Editor’s note: While corporate revenue continues to decline, Cisco Services’ revenue recovers through software-driven services, says Technology Business Research Analyst Kelly Lesiczka after a review of Cisco’s latest financials reported earlier this week.

HAMPTON, N.H. – Despite Cisco’s corporate revenue declined 4% year-to-year to $12.1 billion in 2Q17, Cisco Services’ revenue grew 1% year-to-year, to $3.1 billion following an increase in software-driven solutions and attached services engagements. Cisco Services contributes 25.6% of total Cisco revenues, improving 120 basis points from 24.4% in 2Q16, driven by the company’s transition to focus on software-driven services as well as investments in cloud and digital technologies.

  • VIDEO: Watch an overview of Cisco services at https://www.youtube.com/watch?v=-eL1HGvmLdQ

As Cisco increases innovation efforts and recent acquisitions such as Viptela, to bolster software and automation services we expect the company to further support recurring revenue generation and drive profitability.

Offering integrated suites of software and support services will positively affect Cisco Services’ long-term growth

As Cisco continues on its path to become a company centered on software and services to drive recurring revenue streams, it is simplifying how enterprises purchase software and support services from the company. Cisco’s Enterprise Agreement (EA) that was announced in May bundles software and support services into predefined solution suites using a single licensing agreement for predefined software suites related services.

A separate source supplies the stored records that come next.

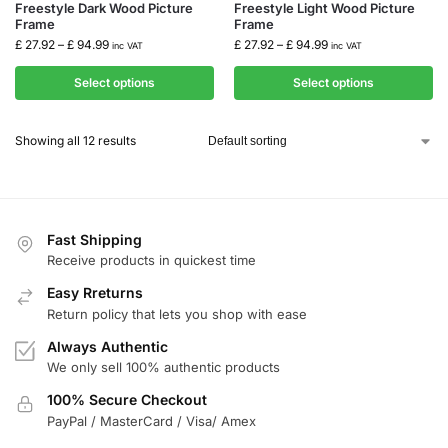
Freestyle Dark Wood Picture
Freestyle Light Wood Picture
Frame
Frame
£
27.92
–
£
94.99
£
27.92
–
£
94.99
inc VAT
inc VAT
Select options
Select options
Showing all 12 results
Fast Shipping
Receive products in quickest time
Easy Rreturns
Return policy that lets you shop with ease
Always Authentic
We only sell 100% authentic products
100% Secure Checkout
PayPal / MasterCard / Visa/ Amex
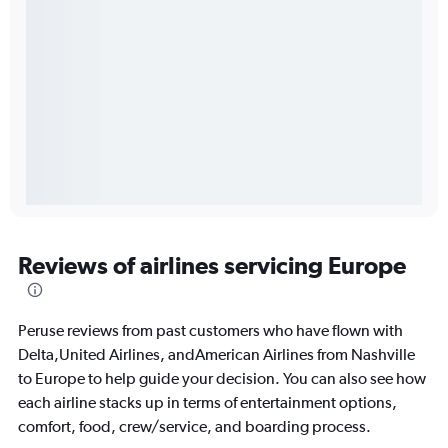
Reviews of airlines servicing Europe
Peruse reviews from past customers who have flown with
Delta,United Airlines, andAmerican Airlines from Nashville
to Europe to help guide your decision. You can also see how
each airline stacks up in terms of entertainment options,
comfort, food, crew/service, and boarding process.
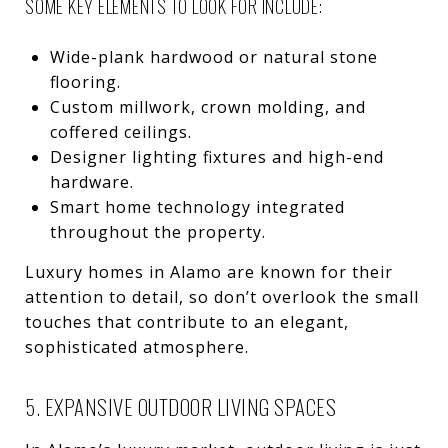
SOME KEY ELEMENTS TO LOOK FOR INCLUDE:
Wide-plank hardwood or natural stone
flooring.
Custom millwork, crown molding, and
coffered ceilings.
Designer lighting fixtures and high-end
hardware.
Smart home technology integrated
throughout the property.
Luxury homes in Alamo are known for their
attention to detail, so don’t overlook the small
touches that contribute to an elegant,
sophisticated atmosphere.
5. EXPANSIVE OUTDOOR LIVING SPACES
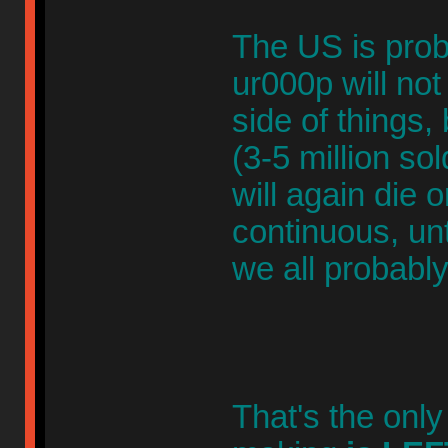
The US is prob
ur000p will not
side of things,
(3-5 million sol
will again die 
continuous, unt
we all probably
That's the only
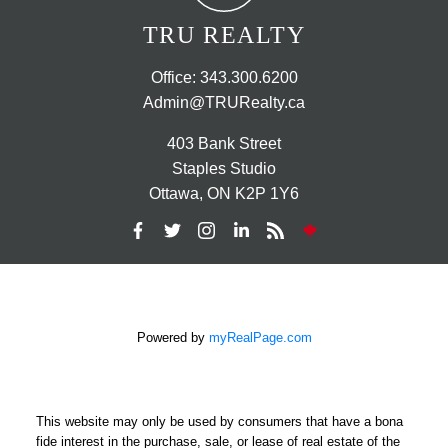
TRU REALTY
Office:
343.300.6200
Admin@TRURealty.ca
403 Bank Street
Staples Studio
Ottawa, ON K2P 1Y6
Powered by
myRealPage.com
This website may only be used by consumers that have a bona
fide interest in the purchase, sale, or lease of real estate of the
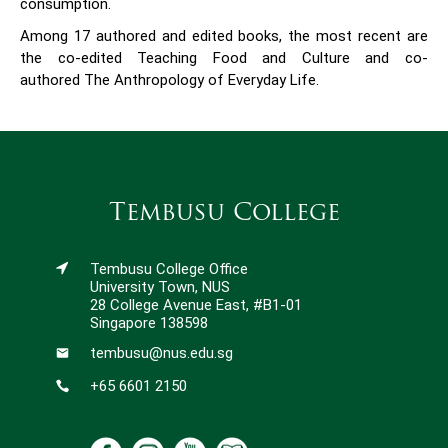
consumption.
Among 17 authored and edited books, the most recent are
the co-edited Teaching Food and Culture and co-
authored The Anthropology of Everyday Life.
Tembusu College
Tembusu College Office
University Town, NUS
28 College Avenue East, #B1-01
Singapore 138598
tembusu@nus.edu.sg
+65 6601 2150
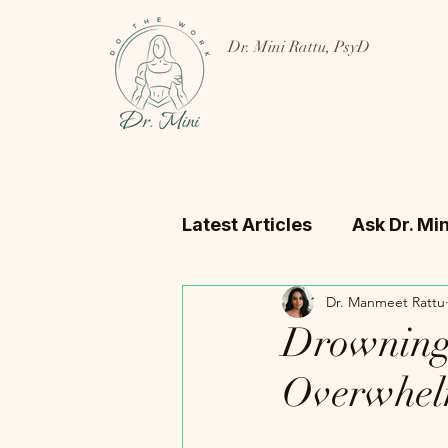
Dr. Mini Rattu, PsyD
Latest Articles
Ask Dr. Min
Dr. Manmeet Rattu
Drowning 
Overwhel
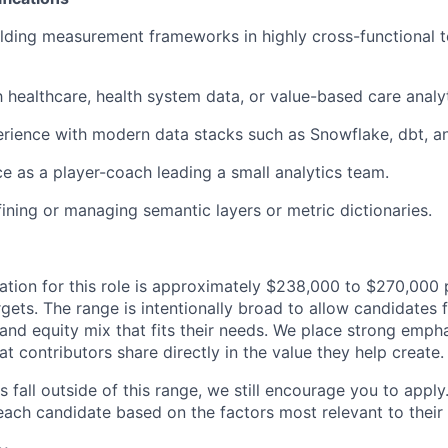
lding measurement frameworks in highly cross-functional t
h healthcare, health system data, or value-based care analyt
ience with modern data stacks such as Snowflake, dbt, an
ce as a player-coach leading a small analytics team.
ining or managing semantic layers or metric dictionaries.
ion for this role is approximately $238,000 to $270,000 p
gets. The range is intentionally broad to allow candidates fl
and equity mix that fits their needs. We place strong emph
at contributors share directly in the value they help create.
s fall outside of this range, we still encourage you to apply.
ach candidate based on the factors most relevant to their s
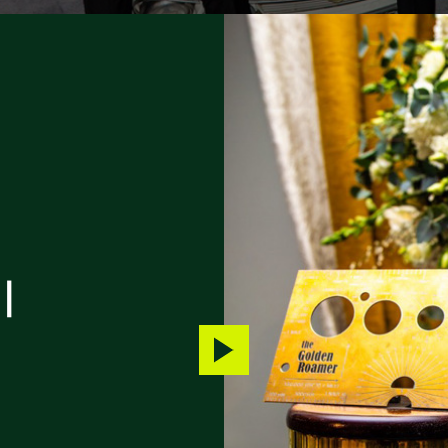
|
Play
video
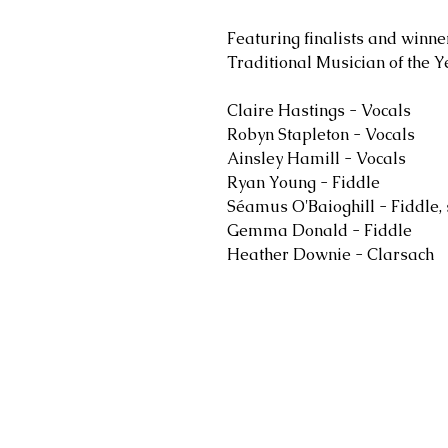
Featuring finalists and winn
Traditional Musician of the Y
Claire Hastings - Vocals
Robyn Stapleton - Vocals
Ainsley Hamill - Vocals
Ryan Young - Fiddle
Séamus O'Baioghill - Fiddle,
Gemma Donald - Fiddle
Heather Downie - Clarsach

Channel partners enable Cisco to support above average profitability and efficiency metrics and expand client opportunities

Cisco Services’ continuous use of partners to deliver product-related advisory, implementation and support services enable the company to lead peers in profitability metrics, such as gross and operating margins, and efficiency metrics, such as revenue per employee and operating income per employee. Cisco Services’ gross margin grew 180 basis points year-to-year to 67.8% and estimated operating margin was 39.9% in 2Q17 both exceeding the peer averages of 31.7% and 10.1%, respectively.